Lammert: Also ich sehe mich nun nicht in der Rolle eines Kommentators amtierender Kanzler, von Kanzlerkandidaten, Parteivorsitzenden, Fraktionsvorsitzenden oder anderen. Aber um die bemerkenswert regelmäßig zitierte Auskunft von Peer Steinbrück zur Angemessenheit des Kanzlergehaltes mal als besonders prominentes Beispiel heranzunehmen: Er hat da nicht ein Problem entdeckt und für erklärungsbedürftig gehalten, sondern es hat ein Journalist dies Problem für ein solches gehalten. Und wenn überhaupt, muss sich Peer Steinbrück den Vorwurf gefallen lassen, diese Frage erstens überhaupt, zweitens nicht falsch, aber unnötig beantwortet zu haben. Aber der Aufwand, der daraus sozusagen in Dutzenden von sich darauf beziehenden Artikeln betrieben wurde, steht in überhaupt keinem Verhältnis, jedenfalls nach meiner Wahrnehmung, sowohl zum Stellenwert des Themas wie auch zu der Auskunft, die Peer Steinbrück dazugegeben hat.

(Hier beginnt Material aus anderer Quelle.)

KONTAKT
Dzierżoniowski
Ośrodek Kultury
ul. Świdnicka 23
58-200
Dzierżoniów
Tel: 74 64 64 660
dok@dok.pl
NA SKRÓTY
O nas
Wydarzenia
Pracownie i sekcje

Detjen: Herr Präsident, am Ende des Gesprächs noch mal zu Ende der Wahlperiode. Wie immer scheiden mit dem Auslaufen der Wahlperiode einige Parlamentarier aus, die Jahrzehnte den Bundestag geprägt haben, Hans Ulrich Klose, Franz Müntefering, Michael Klos, gleich zwei Ihrer Stellvertreter, Wolfgang Thierse und Herman Otto Solms, um nur einige zu nennen. Gibt es Kollegen, die Sie besonders vermissen werden?

Lammert: Sie haben ja einige genannt, haben im Übrigen bei den Vizepräsidenten Eduard Oswald vergessen, der auch zu denen gehört.

Detjen: Man hätte noch viele nennen können.

Lammert: Man hätte noch viele nennen können. Und glücklicherweise und unglücklicherweise zugleich kennt man die, die nicht wiederkommen, aber naturgemäß die noch nicht, die dazu kommen. Und wenn man so lange dabei ist wie ich, dann ist man weniger anfällig für die wiederum voreilige Vermutung, dass von einer Legislaturperiode zur nächsten immer mehr Charakterköpfe ausscheiden. Die Wahrheit ist, es kommen immer neue andere, auch mit anderen Temperamenten, mit anderen Begabungen und Neigungen ins Parlament, während andere ausscheiden. Und das ist auch wiederum eine der Besonderheiten dieser Art von Tätigkeit, die aber eine der Voraussetzungen für die Vitalität des Parlamentarismus ist.

Detjen: Wir sprechen jetzt in der ganz selbstverständlichen Annahme, dass Sie jedenfalls dem nächsten Bundestag wieder angehören werden...

Lammert: ... was man auch noch nicht weiß.

Detjen: Sie sind Spitzenkandidat der nordrhein-westfälischen CDU. Nach den Umfragen jedenfalls gibt es aus Ihrer Sicht auch gute Aussichten, dass Ihre Partei, Ihre Fraktion, die Union, wieder die stärkste Partei werden wird. Und wollen Sie dann bis 2017 Bundestagspräsident bleiben?

Lammert: Na ja, dafür haben wir ja nun eine gewissermaßen verfassungsrechtlich vorgegebene Reihenfolge. Erst entscheiden die Wählerinnen und Wähler, wer sie im nächsten Deutschen Bundestag vertritt. Dann entscheiden die gewählten Kolleginnen und Kollegen im Deutschen Bundestag, wen sie oder ihre Fraktionen für das Präsidium, also Präsidenten und Vizepräsidenten, vorschlagen wollen. Und das gucken wir uns dann mal in Ruhe an. Jedenfalls weiß jeder, dass ich kein Interesse an anderen politischen Ämtern habe.

Detjen: Herr Lammert, herzlichen Dank für das Gespräch, dafür, dass Sie sich in den letzten Tagen jedenfalls vor dieser Sommerpause Zeit dafür genommen haben und ich wünsche Ihnen jedenfalls ein paar erholsame Sommertage.

Lammert: Ja, da wird nicht viel draus werden, aber ich bedanke mich umso mehr für die guten Wünsche.

Äußerungen unserer Gesprächspartner geben deren eigene Auffassungen wieder. Deutschlandradio macht sich Äußerungen seiner Gesprächspartner in Interviews und Diskussionen nicht zu eigen.